- _What you are asked to do_
Reproduce each record below in full, word for word, without images.

- _Records for processing_
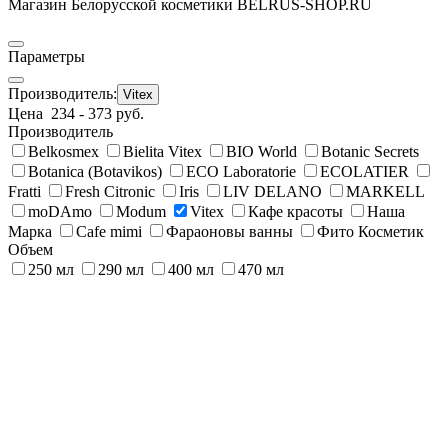
Магазин Белорусской косметики BELRUS-SHOP.RU
Параметры
Производитель:
Vitex
Цена
234
-
373
руб.
Производитель
Belkosmex
Bielita Vitex
BIO World
Botanic Secrets
Botanica (Botavikos)
ECO Laboratorie
ECОLATIER
Fratti
Fresh Citronic
Iris
LIV DELANO
MARKELL
moDAmo
Modum
Vitex
Кафе красоты
Наша
Марка
Сafe mimi
Фараоновы ванны
Фито Косметик
Объем
250 мл
290 мл
400 мл
470 мл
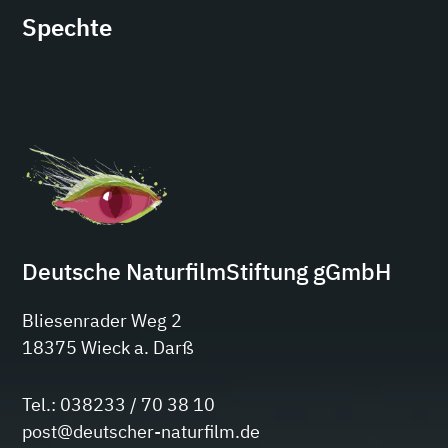
Spechte
Deutsche NaturfilmStiftung gGmbH
Bliesenrader Weg 2
18375 Wieck a. Darß
Tel.: 038233 / 70 38 10
post@deutscher-naturfilm.de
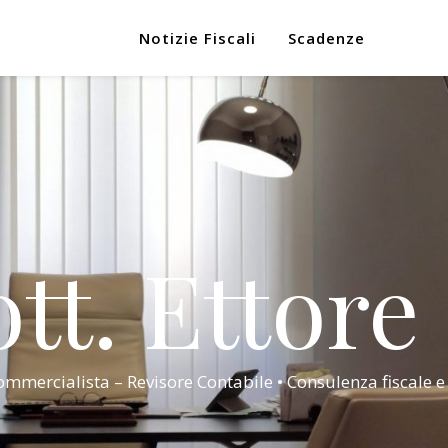
Notizie Fiscali
Scadenze
tt. Ettore
mmercialista – Revisore Contabile • Consulenza fiscale e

- _Answer for the task_
Магазин Белорусской косметики BELRUS-SHOP.RU
Параметры
Производитель:
Vitex
Цена
234
-
373
руб.
Производитель
Belkosmex
Bielita Vitex
BIO World
Botanic Secrets
Botanica (Botavikos)
ECO Laboratorie
ECОLATIER
Fratti
Fresh Citronic
Iris
LIV DELANO
MARKELL
moDAmo
Modum
Vitex
Кафе красоты
Наша
Марка
Сafe mimi
Фараоновы ванны
Фито Косметик
Объем
250 мл
290 мл
400 мл
470 мл
Spechte
Deutsche NaturfilmStiftung gGmbH
Bliesenrader Weg 2
18375 Wieck a. Darß
Tel.: 038233 / 70 38 10
post@deutscher-naturfilm.de
Notizie Fiscali
Scadenze
tt. Ettore
mmercialista – Revisore Contabile • Consulenza fiscale e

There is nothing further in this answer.